Orthology Ranking system

ORCAN uses plurality-based rating system with scores ranging from 1 to 10, with 10 indicating the most evolutionary and functionally relevant hits. To note, the rating system aims to provide intuitive indicators for the level of similarity, but not act as a statistical predictor of functionality. Seven features are considered in the rating system:

  • orthology predictions (InParanoid, OrthoMCL, RBH, RSD)
  • orthologs retrieved from the databases
  • pairwise alignment between the query and hit sequences
  • content and order of protein domains
  • post-translational modifications
  • PubMed citations linked to the protein in the current version of NCBI databases
  • Gene Ontology terms

This feature is especially useful when orthology tools predict different and non-overlapping set of orthologs for a given query. By default, all 14 analyses contribute equally to the rating system. However, by clicking on the given orthologous assignment, user can assign weights (integers from 0 to 10) to different tools thus adjusting their level of contribution.

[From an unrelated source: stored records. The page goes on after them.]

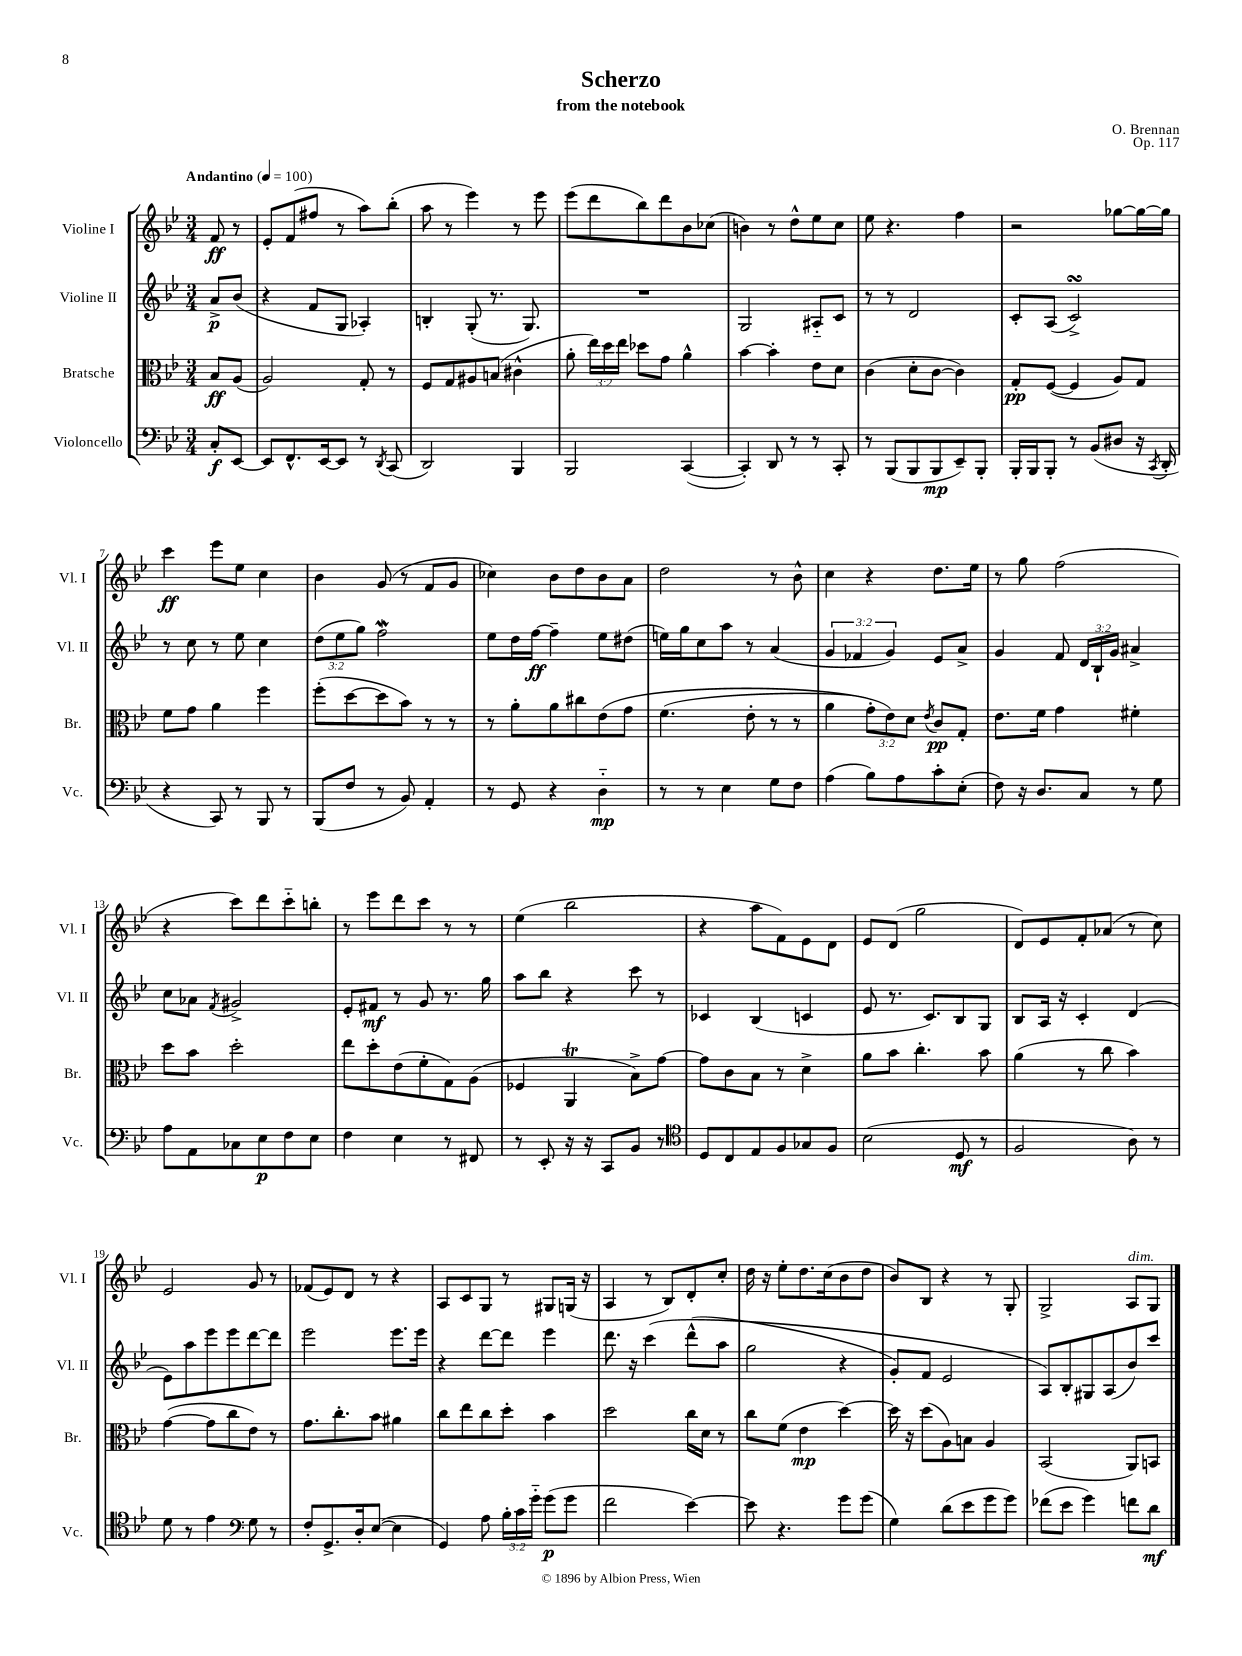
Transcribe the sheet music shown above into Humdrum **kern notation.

**kern	**kern	**kern	**kern
*staff4	*staff3	*staff2	*staff1
*clefF4	*clefC3	*clefG2	*clefG2
*k[b-e-]	*k[b-e-]	*k[b-e-]	*k[b-e-]
*M3/4	*M3/4	*M3/4	*M3/4
*MM100	*MM100	*MM100	*MM100
8C'	8B-	8a^	8f
[8EE-	(8A	(8b-	8r
=	=	=	=
8EE-]	2A)	4r	8e-'
8.FF^^	.	.	(8f
.	.	8f	8ff#
[16EE-	.	.	.
8EE-]	.	8G	8r
8r	8G'	4A-')	8aa)
8qDD	.	.	.
(8CC	8r	.	(8bb-'
=	=	=	=
2DD)	8F	4B'	8aa
.	8G	.	8r
.	8A#	(8G'	4eee-)
.	(8B	8.r	.
4BBB-	4c#^^	.	8r
.	.	8.G)	.
.	.	.	8eee-
=	=	=	=
2BBB-	8a'	2.r	(8eee-
.	24ee-)	.	8ddd
.	24dd	.	.
.	24ee-	.	.
.	8dd-	.	8bb-)
.	8g	.	8ddd
([4CC	4a^^	.	8b-
.	.	.	(8cc-
=	=	=	=
4CC'])	[4b-	2G	4b)
8DD	4b-']	.	8r
8r	.	.	8dd^^
8r	8e-	8A#'~	8ee-
8CC'	8d	8c	8cc
=	=	=	=
8r	(4c	8r	8ee-
(8BBB-	.	8r	4.r
8BBB-	8d'	2d	.
8BBB-	[8c	.	.
8EE-~)	4c])	.	4ff
8BBB-'	.	.	.
=	=	=	=
16BBB-'	8G'	8c'	2r
16BBB-	.	.	.
8BBB-'	([8F	(8A	.
8r	4F]	2c^)	.
(8BB-	.	.	.
8D#	8A)	.	[8gg-
16r	8G	.	16gg-_
8qCC	.	.	.
16DD'	.	.	16gg-]
=	=	=	=
4r	8f	8r	4ccc
.	8g	8cc	.
8CC)	4a	8r	8eee-
8r	.	8ee-	8ee-
8BBB-	4ff	4cc	4cc
8r	.	.	.
=	=	=	=
(8BBB-	(8ff'	(12dd	4b-
.	.	12ee-	.
8F	[8dd	.	.
.	.	12gg)	.
8r	8dd]	2ff	(8g
8BB-)	8b-)	.	8r
4AA'	8r	.	8f
.	8r	.	8g
=	=	=	=
8r	8r	8ee-	4cc-)
8GG	8a'	16dd	.
.	.	[16ff	.
4r	8a	4ff~]	8b-
.	8cc#	.	8dd
4D'~	&(8e-	8ee-	8b-
.	8g	(8dd#	8a
=	=	=	=
8r	(4.f	16ee)	2dd
.	.	16gg	.
8r	.	8cc	.
4E-	.	8aa	.
.	8e-'	8r	.
8G	8r	(4a	8r
8F	8r	.	8b-^^
=	=	=	=
(4A	4a	6g	4cc
.	.	6f-	.
8B-)	12g')	.	4r
.	12e-&)	6g)	.
8A	.	.	.
.	12d	.	.
.	8qe-	.	.
8c'	8c	8e-	8.dd
(8E-'	8G'	8a^	.
.	.	.	16ee-
=	=	=	=
8F)	8.e-	4g	8r
16r	.	.	8gg
8.D	16f	.	.
.	4g	8f	(2ff
8C	.	24d	.
.	.	24B-`	.
.	.	24g	.
8r	4f#'	4a#^	.
8G	.	.	.
=	=	=	=
8A	8dd	8cc	4r
8AA	8b-	8a-	.
.	.	8qf	.
8C-	2dd'	2g#^	8ccc)
8E-	.	.	8ddd
8F	.	.	8ccc'~
8E-	.	.	8bb'
=	=	=	=
4F	8ee-	8e-'	8r
.	8dd'	8f#	8eee-
4E-	(8e-	8r	8ddd
.	8f'	8g	8ccc
8r	8G)	8.r	8r
8FF#	(8A	.	8r
.	.	16gg	.
=	=	=	=
8r	4F-	8aa	(4ee-
8EE-'	.	8bb-	.
16r	4AA	4r	2bb-
16r	.	.	.
8CC	.	.	.
8BB-	8B-^)	8ccc	.
8r	[8g	8r	.
=	=	=	=
*clefC4	*	*	*
8D	8g]	4c-	4r
8C	8c	.	.
8E-	8B-	(4B-	8aa
8F	8r	.	8f)
8G-	4d^	4c	8e-
8F	.	.	8d
=	=	=	=
(2B-	8a	8e-	8e-
.	8b-	8.r	(8d
.	4.cc'	.	2gg
.	.	8.c)	.
8D	.	8B-	.
8r	8b-	8G	.
=	=	=	=
2F	(4a	8B-	8d)
.	.	16A	8e-
.	.	16r	.
.	8r	4c'	8f'
.	8cc	.	(8a-
8A)	4b-)	(4d	8r
8r	.	.	8cc)
=	=	=	=
8d	([4g	8e-)	2e-
8r	.	8aa	.
4e-	8g]	8eee-	.
.	8cc	8eee-	.
*clefF4	*	*	*
8G	8e-)	[8ddd	8g
8r	8r	8ddd]	8r
=	=	=	=
8F'	8.g	2eee-	(8f-
8.GG^	.	.	8e-)
.	8.cc'	.	.
.	.	.	8d
16D'	.	.	.
([8E-	8b-	.	8r
4E-]	4a#	8.eee-	4r
.	.	16eee-	.
=	=	=	=
4GG)	8cc	4r	8A
.	8ee-	.	8c
8A	8cc	[8ddd	8G
24B-'	8dd'	8ddd]	8r
24c	.	.	.
24g'~	.	.	.
(8g	4b-	4eee-	8G#
8g	.	.	(16G
.	.	.	16r
=	=	=	=
2f	2dd	8.ddd	4A
.	.	16r	.
.	.	&(4ccc	8r
.	.	.	8B-)
[4e-)	16cc	(8ddd^^	8d'
.	16d	.	.
.	8r	8aa	8cc'
=	=	=	=
8e-]	8cc	2gg	16dd
.	.	.	16r
4.r	(8f	.	8ee-'
.	4e-	.	8.dd
.	.	.	(16cc
8g	[4dd)	4r	8b-
(8g	.	.	8dd
=	=	=	=
4G)	16dd]	8g')	8b-)
.	16r	.	.
.	(8dd	8f	8B-
(8d	8A)	2e-	4r
8e-	8B	.	.
8g	4A	.	8r
8g)	.	.	8G'
=	=	=	=
(8f-	(2BB-	8A&)	2G^
8e-	.	8B-'	.
4g)	.	8G#	.
.	.	(8A	.
8f	8AA)	8b-)	8A
8d	8BB	8ccc	8G
==	==	==	==
*-	*-	*-	*-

Feature Criterion Position Weights
True False N/A Default Custom
Orthology preidction tools InParanoid +1 0 - 1 Integers from 0 to 1
OrthoMCL +1 0 - 1
RBH +1 0 - 1
RSD +1 0 - 1
Orthology databases eggNOG +1 0 - 1
HOGENOM +1 0 - 1
InParanoid +1 0 - 1
OrthoDB +1 0 - 1
OMAbrowser +1 0 - 1
Global pairwise alignment between query and ortholog Identity X% +X/100 (from 0 to 1) 0 - 1
Global alignment ofr protein domains present in query and ortholog Depending on score +normalized score (from 0 to 1) 0 +0.5 1
Fractions of motifs shared by query and ortholog X% +X/100 (from 0 to 1) 0 +0.5 1
Fractions of GO terms shared by query and ortholog X% +X/100 (from 0 to 1) 0 +0.5 1
Fractions of PubMed articles shared by query and ortholog X% +X/100 (from 0 to 1) 0 - 1

Updates

ORCAN operates on latest, most up to date protein sequence data - as soon as UniProt Complete Proteomes releases a new set of reference proteomes, the data are automatically integrated without stopping or disrupting web services.

Likewise, ORCAN automatically synchronizes data from Pfam and Prosite databases.